‘No regulado’: el lanzamiento de ChatGPT Health en Australia causa preocupación entre expertos
Un hombre de 60 años, sin antecedentes de enfermedad mental, se presentó en un departamento de emergencias insistiendo en que su vecino lo estaba envenenando. A lo largo de las siguientes 24 horas, sufrió alucinaciones que empeoraron e intentó escapar del hospital.
Los médicos finalmente descubrieron que el hombre tenía una dieta diaria de bromuro de sodio, una sal inorgánica utilizada principalmente para fines industriales y de laboratorio, incluidos la limpieza y el tratamiento de agua. La adquirió por internet después de que una inteligencia artificial le dijera que podía usarla en lugar de sal de mesa debido a su preocupación por los efectos del sodio en su dieta. El bromuro de sodio puede acumularse en el cuerpo, causando una condición llamada bromismo, cuyos síntomas incluyen alucinaciones, estupor y coordinación deficiente.
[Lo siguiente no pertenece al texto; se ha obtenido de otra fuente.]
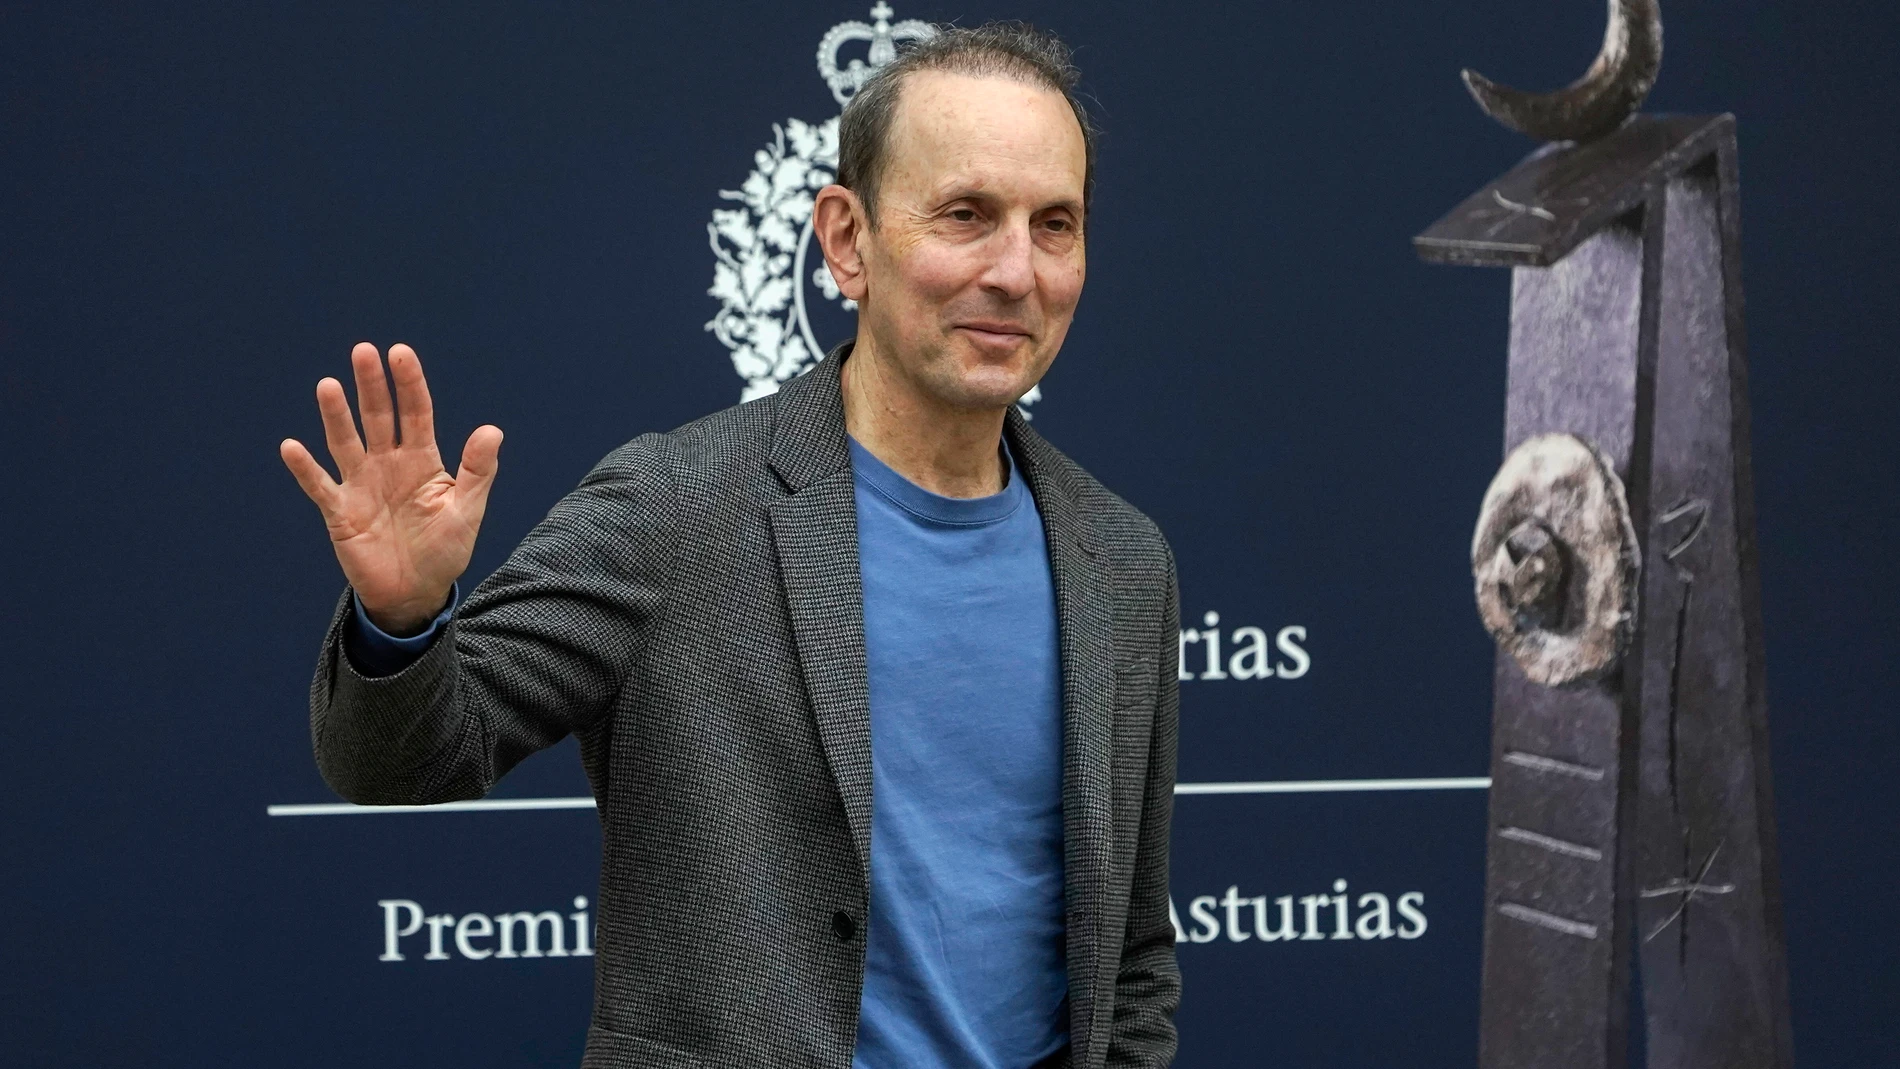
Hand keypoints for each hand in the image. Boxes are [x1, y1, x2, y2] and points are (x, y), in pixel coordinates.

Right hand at [280, 342, 501, 634]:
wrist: (415, 593)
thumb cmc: (444, 549)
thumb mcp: (467, 511)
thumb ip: (477, 471)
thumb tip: (492, 430)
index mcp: (422, 460)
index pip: (416, 413)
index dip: (408, 384)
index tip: (400, 353)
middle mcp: (388, 464)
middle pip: (378, 418)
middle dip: (371, 386)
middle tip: (363, 351)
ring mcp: (361, 485)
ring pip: (346, 443)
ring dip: (336, 416)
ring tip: (329, 386)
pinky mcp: (339, 512)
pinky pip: (319, 486)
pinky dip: (305, 468)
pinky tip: (291, 446)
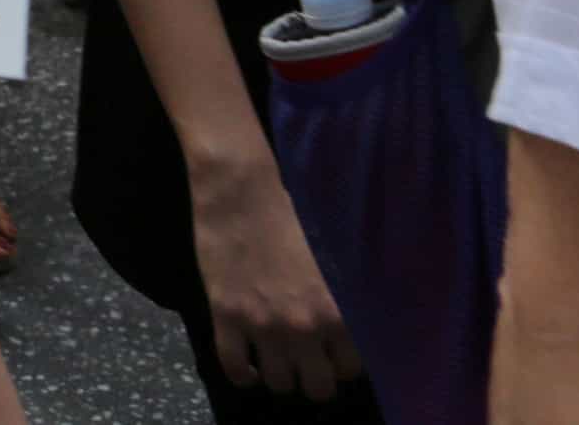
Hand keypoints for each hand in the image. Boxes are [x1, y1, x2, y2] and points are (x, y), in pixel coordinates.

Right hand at [187, 146, 364, 398]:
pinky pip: (234, 366)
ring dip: (280, 376)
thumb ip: (345, 300)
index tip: (332, 353)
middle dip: (313, 378)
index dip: (341, 363)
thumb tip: (352, 327)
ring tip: (277, 360)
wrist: (240, 191)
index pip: (350, 369)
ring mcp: (262, 325)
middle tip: (306, 360)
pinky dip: (243, 374)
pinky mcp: (226, 317)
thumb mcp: (335, 259)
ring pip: (278, 384)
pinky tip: (248, 367)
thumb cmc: (293, 215)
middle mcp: (303, 328)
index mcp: (336, 312)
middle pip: (316, 388)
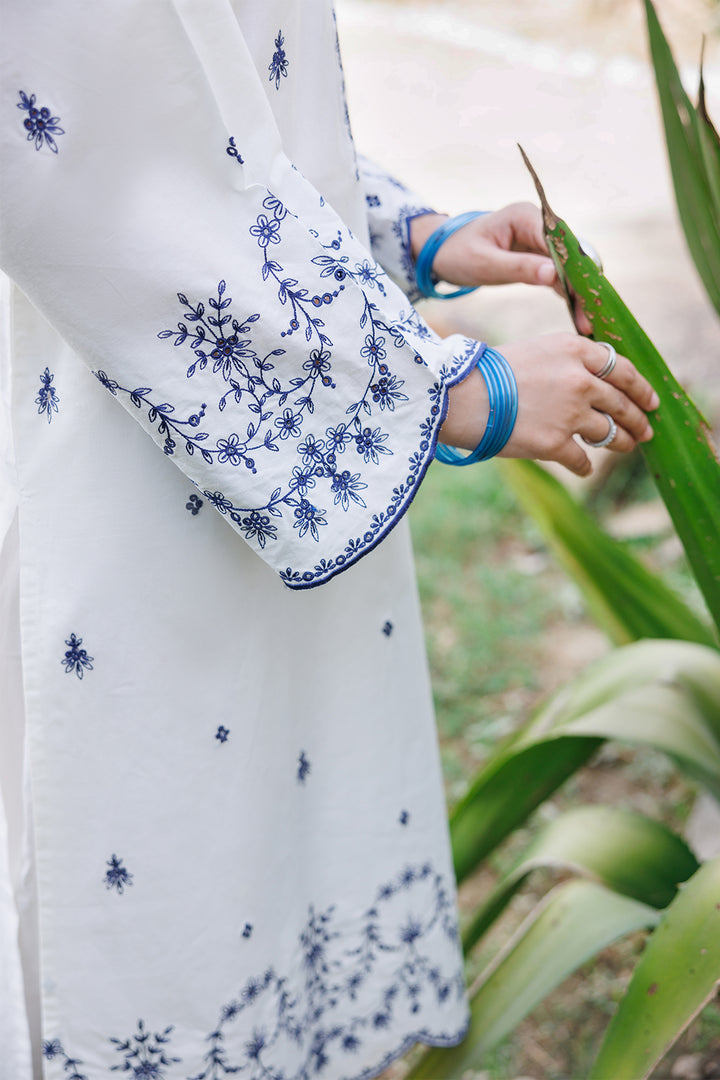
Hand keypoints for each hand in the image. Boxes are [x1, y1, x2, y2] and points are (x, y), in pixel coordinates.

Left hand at [411, 204, 592, 333]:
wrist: (442, 251)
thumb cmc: (458, 253)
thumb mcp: (485, 264)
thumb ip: (518, 268)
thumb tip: (553, 275)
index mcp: (526, 216)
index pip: (561, 243)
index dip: (575, 271)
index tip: (585, 298)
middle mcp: (539, 224)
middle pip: (572, 255)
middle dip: (583, 287)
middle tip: (591, 320)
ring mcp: (541, 239)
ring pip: (570, 267)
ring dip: (579, 294)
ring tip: (588, 325)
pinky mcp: (539, 255)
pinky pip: (560, 275)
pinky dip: (568, 294)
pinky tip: (578, 317)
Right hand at [441, 333, 659, 476]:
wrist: (461, 397)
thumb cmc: (489, 373)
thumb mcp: (536, 352)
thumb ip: (568, 364)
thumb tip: (592, 384)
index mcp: (576, 351)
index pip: (623, 369)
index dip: (641, 388)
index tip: (650, 400)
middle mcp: (580, 381)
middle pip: (622, 402)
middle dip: (639, 419)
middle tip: (647, 430)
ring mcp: (570, 414)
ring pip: (610, 432)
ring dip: (622, 442)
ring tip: (627, 446)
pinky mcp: (556, 444)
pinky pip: (582, 460)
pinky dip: (585, 466)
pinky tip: (585, 468)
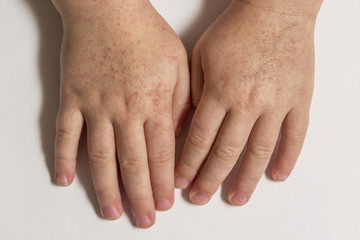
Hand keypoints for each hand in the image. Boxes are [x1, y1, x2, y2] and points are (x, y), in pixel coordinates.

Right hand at [53, 0, 189, 227]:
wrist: (108, 7)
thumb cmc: (145, 32)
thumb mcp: (179, 63)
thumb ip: (181, 102)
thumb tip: (178, 134)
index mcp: (153, 102)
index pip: (161, 154)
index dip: (162, 183)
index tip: (164, 204)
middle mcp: (124, 110)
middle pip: (132, 163)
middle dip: (139, 195)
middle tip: (143, 219)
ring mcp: (95, 106)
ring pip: (100, 157)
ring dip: (106, 188)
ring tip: (111, 212)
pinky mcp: (72, 98)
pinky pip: (66, 134)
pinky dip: (64, 158)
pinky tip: (65, 180)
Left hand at [175, 0, 318, 205]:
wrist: (274, 9)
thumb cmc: (235, 29)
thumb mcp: (200, 55)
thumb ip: (193, 91)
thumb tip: (186, 123)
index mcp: (219, 92)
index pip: (199, 139)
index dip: (187, 164)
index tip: (180, 182)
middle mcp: (247, 103)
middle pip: (225, 151)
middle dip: (210, 178)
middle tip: (200, 198)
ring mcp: (276, 103)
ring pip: (259, 150)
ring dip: (246, 178)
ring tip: (237, 198)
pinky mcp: (299, 99)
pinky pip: (295, 135)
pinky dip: (288, 158)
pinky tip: (278, 175)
Casos como este han suscitado la preocupación de expertos sobre el lanzamiento de ChatGPT Health en Australia. Un número limitado de usuarios australianos ya puede acceder a esta plataforma de inteligencia artificial, que les permite “conectar de manera segura registros médicos y aplicaciones de bienestar” para generar respuestas “más relevantes y útiles”. Los usuarios pueden unirse a una lista de espera para acceder.
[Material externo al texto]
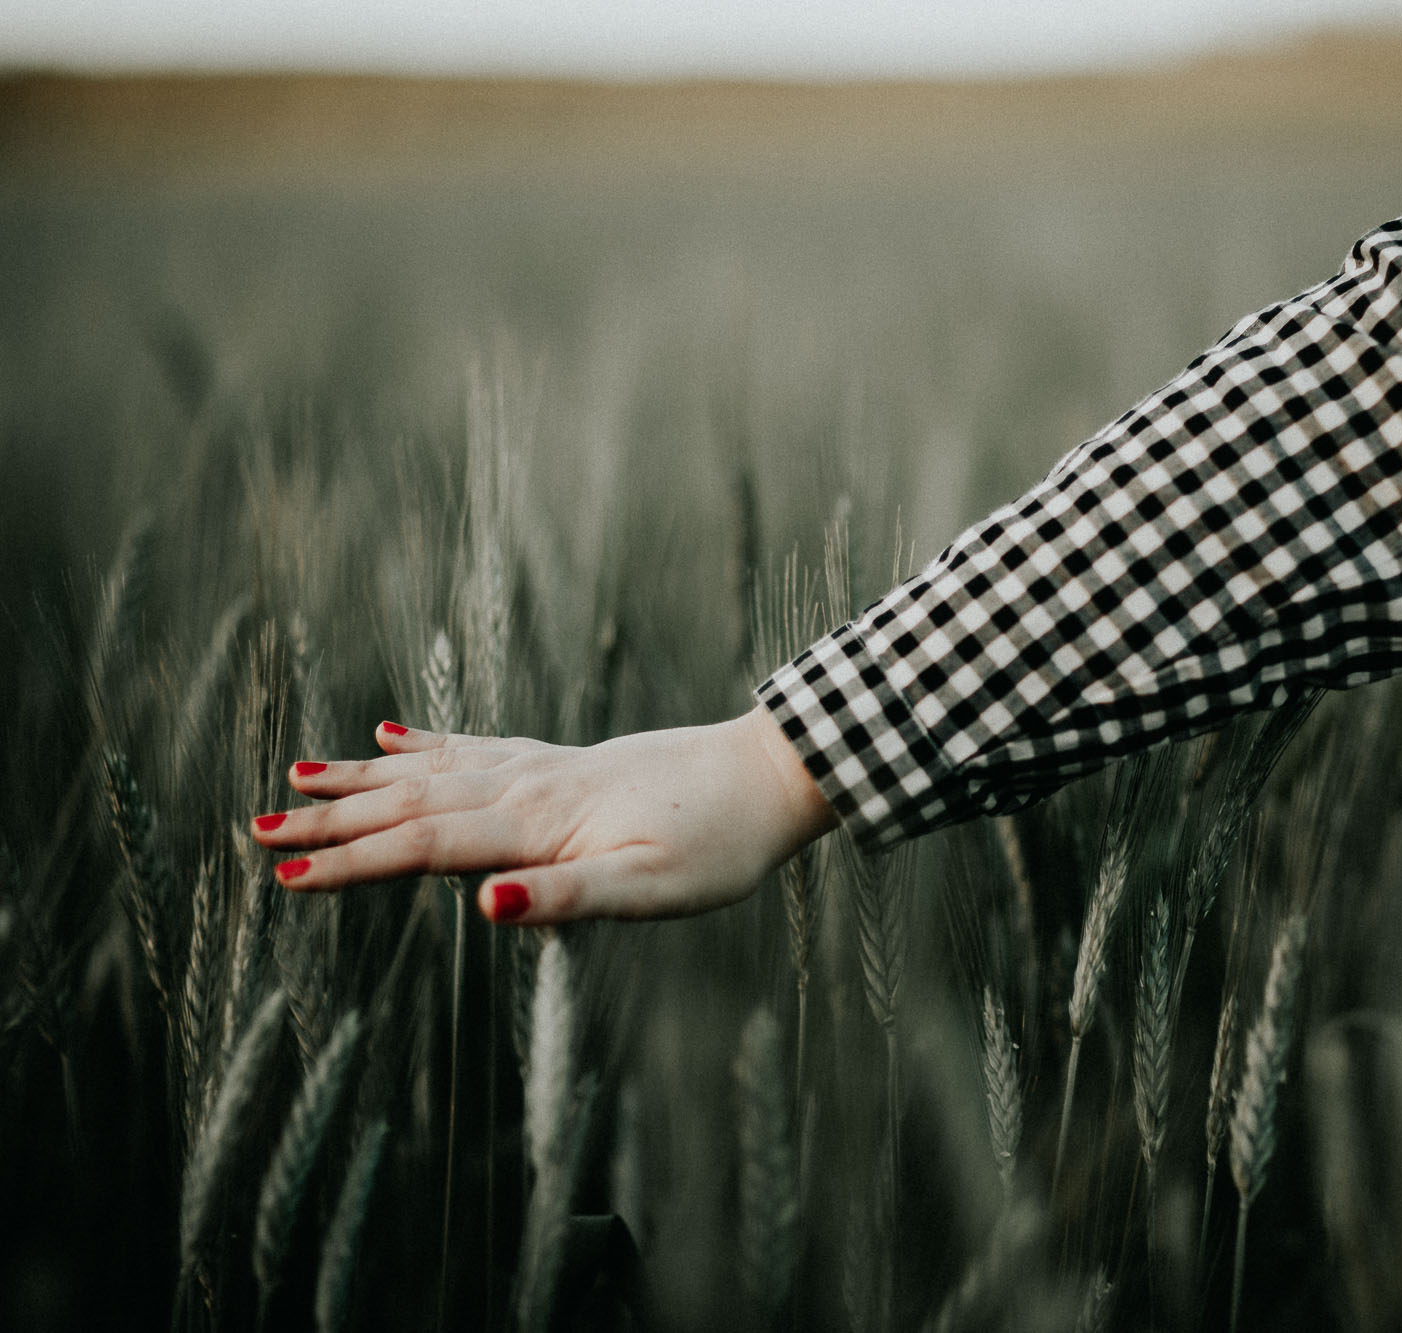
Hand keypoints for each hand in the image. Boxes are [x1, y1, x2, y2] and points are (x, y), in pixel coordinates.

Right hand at [249, 708, 837, 923]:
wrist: (767, 776)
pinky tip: (390, 736)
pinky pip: (473, 748)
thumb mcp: (652, 890)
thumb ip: (568, 898)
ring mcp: (542, 768)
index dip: (352, 864)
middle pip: (411, 805)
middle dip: (333, 822)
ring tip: (296, 774)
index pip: (424, 847)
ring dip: (361, 781)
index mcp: (537, 824)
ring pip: (431, 771)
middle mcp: (527, 786)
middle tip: (255, 830)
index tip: (285, 878)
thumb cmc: (717, 845)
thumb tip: (484, 904)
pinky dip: (422, 746)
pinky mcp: (562, 763)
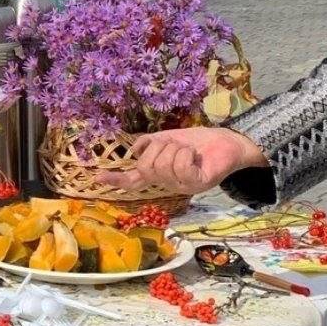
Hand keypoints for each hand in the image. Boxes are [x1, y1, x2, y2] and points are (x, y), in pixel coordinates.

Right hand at [96, 127, 268, 194]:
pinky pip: (181, 166)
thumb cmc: (198, 142)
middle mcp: (168, 184)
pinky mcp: (198, 183)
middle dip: (157, 148)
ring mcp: (183, 186)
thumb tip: (133, 149)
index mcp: (159, 176)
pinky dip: (185, 153)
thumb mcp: (169, 139)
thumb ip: (150, 144)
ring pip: (163, 165)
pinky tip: (193, 155)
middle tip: (174, 145)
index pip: (134, 181)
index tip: (97, 178)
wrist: (229, 141)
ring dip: (174, 148)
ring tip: (187, 150)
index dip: (116, 180)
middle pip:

Preocupaciones sobre la información médica
ChatGPT Health se presenta como una interfaz que puede ayudar a las personas a entender información de salud y resultados de pruebas, o recibir consejos sobre dietas, sin reemplazar a un médico. Sin embargo, el desafío radica en que, para muchos usuarios, no es obvio dónde termina la información general y comienza el consejo médico, especialmente cuando las respuestas suenan seguras y personalizadas, incluso si son engañosas.
La falta de regulación es un tema crítico. ChatGPT Health no está regulado como un dispositivo médico o herramienta de diagnóstico, lo que significa que no existen controles de seguridad obligatorios, ni informes de riesgos, ni vigilancia post-comercialización, y no se requiere publicar datos de pruebas.
La empresa detrás de ChatGPT, que desarrolló la herramienta HealthBench para crear ChatGPT Health, ha trabajado con más de 200 médicos de 60 países para mejorar los modelos que alimentan este servicio. Sin embargo, la metodología utilizada y sus evaluaciones son “principalmente no divulgadas, en lugar de estar detalladas en estudios revisados por pares”.
Beneficios y riesgos del uso de IA en salud
Expertos en salud han indicado que el aumento de los costos médicos y los largos tiempos de espera para ver a un médico están llevando a las personas a buscar ayuda en la inteligencia artificial. Aunque ChatGPT Health podría ser útil para ayudar a las personas a gestionar condiciones crónicas conocidas y a investigar formas de mantenerse saludables, también hay preocupaciones de que la gente acepte los consejos dados por la IA sin cuestionamientos.
La falta de regulación plantea la posibilidad de que errores, sesgos y desinformación se repliquen de manera rápida y a gran escala, lo que podría ser difícil de revertir.
Conclusiones
El lanzamiento de ChatGPT Health en Australia plantea importantes preguntas sobre la regulación y la responsabilidad en el ámbito de la salud digital. A medida que la tecnología avanza, es crucial que se establezcan normas claras para proteger a los usuarios de información engañosa y garantizar la seguridad en el uso de herramientas de inteligencia artificial en la salud.